[WORK TASK]:
When a line of the entries contains the word "unui", report that line.

[PROVIDED DATA]:
[Start of Attachment]
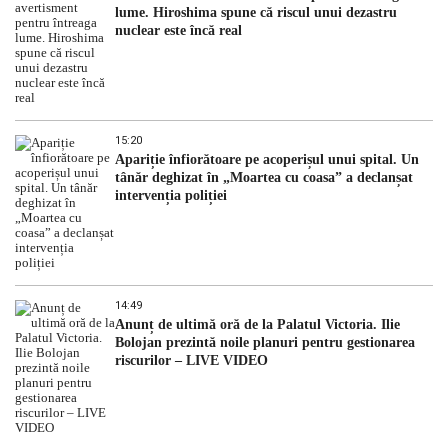
lume. Hiroshima spune că riscul unui dezastru
nuclear este încă real
15:20
Apariție înfiorătoare pe acoperișul unui spital. Un
tânăr deghizat în „Moartea cu coasa” a declanșat
intervenția poliției
14:49
Anunț de ultimă oră de la Palatul Victoria. Ilie
Bolojan prezintă noile planuri pentru gestionarea
riscurilor – LIVE VIDEO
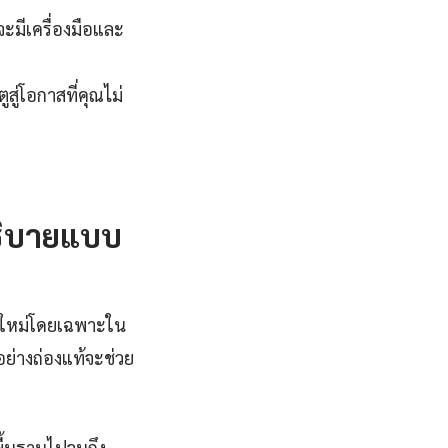
ะมีเครื่องมือและ
สู่โอกาสที่คุณไม่
อธิบายแบบ
มัยใหม่โดยเฉพาะใน
อย่างถ่องแท้จะช่วย
พื้นฐานไปจนถึง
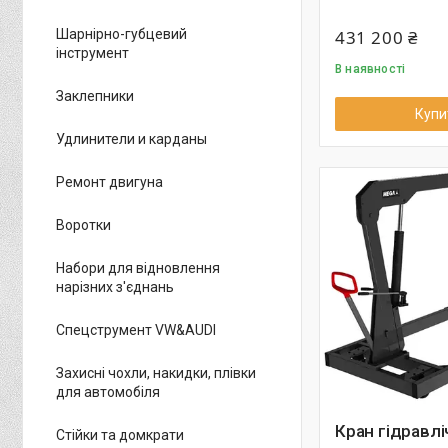
431 200 ₴
Шарнірно-губцевий
інструмент
В наявності
Заклепники
Купи
Удлинители и карданы
Ремонт двигуна
Воротки
Набори для відновлення
нарізних з'єднань
Спецструмент VW&AUDI
Захисні чохли, накидки, плівки
для автомобіля
Кран гідравлі
Стійки та домкрати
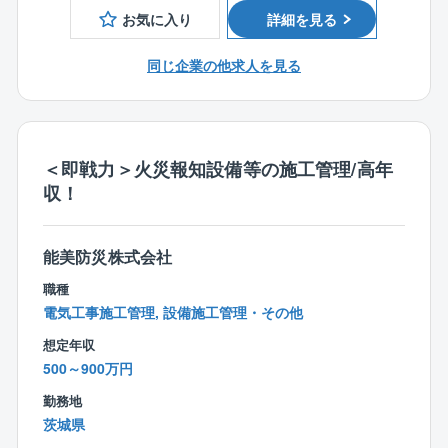
通信設備工事の屋外および屋内の新設、保守、改修工
お気に入り
詳細を見る
事の施工管理全般を担当していただきます。
・工事の見積り・工事の工程管理・資材管理・安全管
同じ企業の他求人を見る
理・労務 管理・原価管理・品質管理・事務管理など
を通じて、現場のモチベーション・生産性を高めてい
く役割です。通信事業者など、様々な関係者との折衝
も担当していただきます。
＜即戦力＞火災報知設備等の施工管理/高年
・数百万円から数億円規模の新築工事や改修工事を数
収！
多く手掛けていますので、あなたのキャリアに応じた
工事に携わりながら、ステップアップできます。
・入社2～3年は、社内のルールや関電工の仕事のスタ
能美防災株式会社
イルを学んでいただく期間と考えています。じっくり
腰を落ち着けて仕事に取り組んでください。
職種
電気工事施工管理, 設備施工管理・その他
■募集背景
想定年収
同社の更なる飛躍を目指し、次代の関電工を担う新し
500～900万円
い人材を募集します。各業界のトップクラスのお客様
勤務地
とのお取引が多く、今までの経験を活かしながら能
茨城県
力・スキルを高めていける職場です。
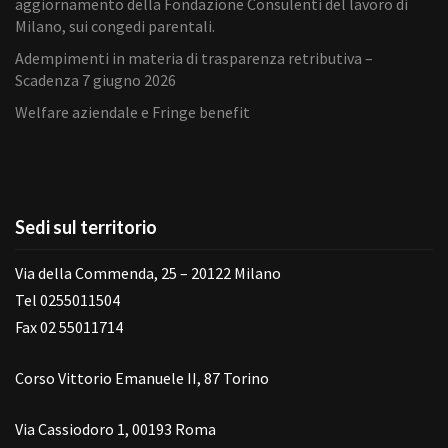
aggiornamento della Fondazione Consulenti del lavoro di
Milano, sui congedi parentali.
Adempimenti in materia di trasparenza retributiva –
Scadenza 7 giugno 2026
Welfare aziendale e Fringe benefit
Sedi sul territorio
Via della Commenda, 25 – 20122 Milano
Tel 0255011504
Fax 02 55011714
Corso Vittorio Emanuele II, 87 Torino
Via Cassiodoro 1, 00193 Roma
[End of Attachment]
[EXERCISE OUTPUT]:
lume. Hiroshima spune că riscul unui dezastru
Apariție înfiorătoare pe acoperișul unui spital. Un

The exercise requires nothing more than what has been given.